### Verilen metin
◇ ◇ ◇ ◇ ◇ ◇ ◇

Reno sürücüsü telefonda p*rno izlerken yola bakmıyor sanırım. Fiat fren yapınca da ani fren yapıyor direksiyonu kırıyor felan. Ulan bu istanbul trafiğinde bu kadar yavaş giderken nasıl kaza yapıyorsunuz amk.
Insallah ölüm veya sakatlanmadan en hafif sekilde atlatmislardir kazayi. Cok buyuk gecmis olsun.
1. motorcu arkadas yol muaait olmasina ragmen cok gerekesiz bir atraksiyon yapiyor. Arabaya arkadan yaklasip cok yakin mesafeden agrasif saga giriyor.
O anda araba surucusunun aynada bir anda beliren motor icin tepki mesafesi cok kisa. Araba surucusunun dikkati daginiksa zaten hersey biranda olup bitmis.
Bu tarz riskleri almamak lazim.
Burotbay sürücüsü dalmış, önündeki arabayı son anda farkediyor ve frene asılıyor.
Buna benzer durumlar son zamanlarda çoğaldı sanırım. Kazadan bahsetmiyorum. Dalgınlık sonrası ani hareketler, en sol şeritten en sağ şeritteki yol ayrımına girmeler, düz kendi şeridinde gitmeyen araç sayısı oldukça fazlalaştı gözlemlediğim kadarıyla ve hepsinin ortak noktası telefon ile oynamak.
Brodway ve o dönem kuzenlerinin freni böyle. Düz kızaklayamaz o arabalar. Hele bir de zemin kararsızsa freni düşündüğünüzde bile sağa sola sapar, görünce uzaklaşın.
Benimde yakın zamanda sattığım bir renault 19 vardı, broadwayler ile aynı altyapıya sahipler bunlarun arka frenleri hiç bir zaman eşit tutmaz. Bu yüzden kızaklama olduğunda sağa yada sola kayma olur araçlarda, hatta bu yüzden muayeneden geçmez her muayenede yaptırırsın fakat yine bozulur kısa sürede.

◇ ◇ ◇ ◇ ◇ ◇ ◇

### Gösterilen bilgiler
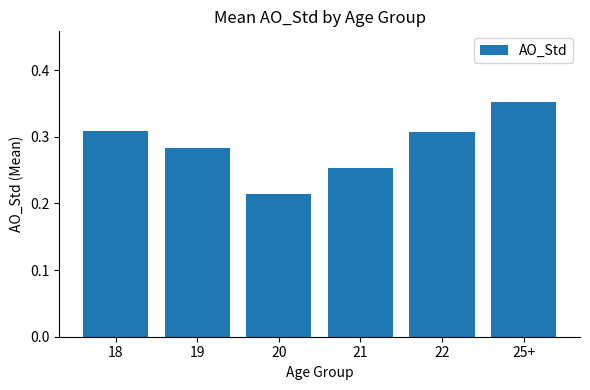

What is the label of the 1st bar from the right?

25+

◇ ◇ ◇ ◇ ◇ ◇ ◇

### Görev listesi
[a] Trafik kazası hakkındaki yorumlarda "Brodway ve o" ile "bozulur kısa sürede." arasındaki bölümü, her iki uç da dahil olmak üzere kelimesi kelimesine aktarın.
[b] Trafik kazası hakkındaki yorumları, son cümleden sonrasını yazarak sürdürün.

### Maddelere göre yanıtlar
[a]
Brodway ve o dönem kuzenlerinin freni böyle. Düz kızaklayamaz o arabalar. Hele bir de zemin kararsızsa freni düşündüğünüzde bile sağa sola sapar, görünce uzaklaşın.
Benimde yakın zamanda sattığım bir renault 19 vardı, broadwayler ile aynı altyapıya sahipler bunlarun arka frenleri hiç bir zaman eşit tutmaz. Bu yüzden kızaklama olduğunda sağa yada sola kayma olur araçlarda, hatta bu yüzden muayeneden geçmez her muayenede yaptırırsın fakat yine bozulur kısa sürede.

[b]
Gerçekten kötü bir kaza olmuş motorcu arkadaşlara geçmiş olsun.
Babamda bir burotbay (kendisi öyle telaffuz ediyor) var. Geçen hafta git gel 200 km yol yaptık beraber. Baba diyorum bunun frenleri tutmuyor. Sen diyor, basmasını bilmiyorsun, sert bas tutar diyor. Sonuna kadar basıyorum aq bisiklet freni gibi etki ediyor. Zar zor gittik geldik baba dedim bunu bir sanayiye götür. Ertesi gün götürmüş, sonuç: fren merkezi bozuk frenler tutmuyor. Frensiz 200 km gidip gelmişiz aman tanrım dedim ya.
Taksi sürücüsünde emniyet kemeri, yakada kablosuz mikrofon falan
İleride trafik duruyor. Broadway ve iki motosiklet sürücüsü başka dünyalarda geziyor. Broadway sağ şeride geçmiyor. Araba kontrolden çıkıp bariyerlere dikine gidiyor. Kaza geliyorum diye bas bas bağırmış. Ne Broadway, ne de motosikletliler duymamış. Bariyerlere savrulan motosiklet sürücüsünün durumunu merak ettim.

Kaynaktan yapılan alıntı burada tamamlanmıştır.